═════ Record excerpts

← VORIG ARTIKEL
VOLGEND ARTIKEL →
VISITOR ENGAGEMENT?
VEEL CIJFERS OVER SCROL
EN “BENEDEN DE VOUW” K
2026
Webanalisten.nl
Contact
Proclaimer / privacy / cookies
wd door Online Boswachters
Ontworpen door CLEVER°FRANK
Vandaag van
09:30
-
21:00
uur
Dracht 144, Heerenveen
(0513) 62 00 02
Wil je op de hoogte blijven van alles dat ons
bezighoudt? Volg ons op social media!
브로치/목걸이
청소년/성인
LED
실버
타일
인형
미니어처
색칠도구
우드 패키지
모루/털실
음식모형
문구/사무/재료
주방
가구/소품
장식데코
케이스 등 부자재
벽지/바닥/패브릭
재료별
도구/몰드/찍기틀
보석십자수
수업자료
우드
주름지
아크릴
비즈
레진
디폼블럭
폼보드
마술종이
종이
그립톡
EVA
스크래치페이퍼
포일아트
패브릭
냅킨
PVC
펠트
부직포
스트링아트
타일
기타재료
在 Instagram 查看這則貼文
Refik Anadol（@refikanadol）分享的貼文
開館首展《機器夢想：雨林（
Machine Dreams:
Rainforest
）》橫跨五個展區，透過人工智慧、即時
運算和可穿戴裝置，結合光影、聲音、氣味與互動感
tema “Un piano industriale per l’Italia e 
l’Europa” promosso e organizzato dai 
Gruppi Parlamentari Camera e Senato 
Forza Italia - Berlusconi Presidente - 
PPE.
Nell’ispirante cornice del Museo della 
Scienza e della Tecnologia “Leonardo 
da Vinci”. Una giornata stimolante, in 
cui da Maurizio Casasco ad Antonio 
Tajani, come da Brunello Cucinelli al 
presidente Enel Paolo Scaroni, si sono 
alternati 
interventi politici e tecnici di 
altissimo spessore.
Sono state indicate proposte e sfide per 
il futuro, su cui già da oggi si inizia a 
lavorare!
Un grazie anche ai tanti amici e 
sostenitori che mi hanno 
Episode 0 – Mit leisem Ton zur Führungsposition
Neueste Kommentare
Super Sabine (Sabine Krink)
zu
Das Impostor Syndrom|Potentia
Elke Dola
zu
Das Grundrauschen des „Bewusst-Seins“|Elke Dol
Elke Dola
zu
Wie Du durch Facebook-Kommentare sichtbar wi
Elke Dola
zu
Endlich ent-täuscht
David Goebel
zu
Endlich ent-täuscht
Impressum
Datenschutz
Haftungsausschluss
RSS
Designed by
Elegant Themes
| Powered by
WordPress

══════════

-- Exercise brief --
Restating the data word for word is the whole task.

-- Answer to this problem --
← VORIG ARTIKEL
VOLGEND ARTIKEL →
VISITOR ENGAGEMENT?
VEEL CIJFERS OVER SCROL
EN “BENEDEN DE VOUW” K
2026
Webanalisten.nl
Contact
Proclaimer / privacy / cookies
wd door Online Boswachters
Ontworpen door CLEVER°FRANK
Vandaag van
09:30
-
21:00
uur
Dracht 144, Heerenveen
(0513) 62 00 02
Wil je op de hoogte blijven van alles dat ons
bezighoudt? Volg ons op social media!
브로치/목걸이
청소년/성인
LED
실버
타일
인형
미니어처
색칠도구
우드 패키지
모루/털실
음식모형
문구/사무/재료
주방
가구/소품
장식데코
케이스 등 부자재
벽지/바닥/패브릭
재료별
도구/몰드/찍기틀
보석십자수
수업자료
우드
주름지
아크릴
비즈
레진
디폼블럭
폼보드
마술종이
종이
그립톡
EVA
스크래치페이퍼
포일아트
패브릭
냅킨
PVC
펠트
부직포
스트링아트
타일
기타재료
在 Instagram 查看這則貼文
Refik Anadol（@refikanadol）分享的貼文
開館首展《機器夢想：雨林（
Machine Dreams:
Rainforest
）》橫跨五個展區，透過人工智慧、即時
運算和可穿戴裝置，結合光影、聲音、氣味與互動感
tema “Un piano industriale per l’Italia e 
l’Europa” promosso e organizzato dai 
Gruppi Parlamentari Camera e Senato 
Forza Italia - Berlusconi Presidente - 
PPE.
Nell’ispirante cornice del Museo della 
Scienza e della Tecnologia “Leonardo 
da Vinci”. Una giornata stimolante, in 
cui da Maurizio Casasco ad Antonio 
Tajani, come da Brunello Cucinelli al 
presidente Enel Paolo Scaroni, si sono 
alternati 
interventi politici e tecnici di 
altissimo spessore.
Sono state indicate proposte e sfide per 
il futuro, su cui già da oggi si inizia a 
lavorare!
Un grazie anche ai tanti amici e 
sostenitori che mi hanno 
Episode 0 – Mit leisem Ton zur Führungsposition
Neueste Kommentare
Super Sabine (Sabine Krink)
zu
Das Impostor Syndrom|Potentia
Elke Dola
zu
Das Grundrauschen des „Bewusst-Seins“|Elke Dol
Elke Dola
zu
Wie Du durch Facebook-Kommentare sichtbar wi
Elke Dola
zu
Endlich ent-täuscht
David Goebel
zu
Endlich ent-täuscht
Impressum
Datenschutz
Haftungsausschluss
RSS
Designed by
Elegant Themes
| Powered by
WordPress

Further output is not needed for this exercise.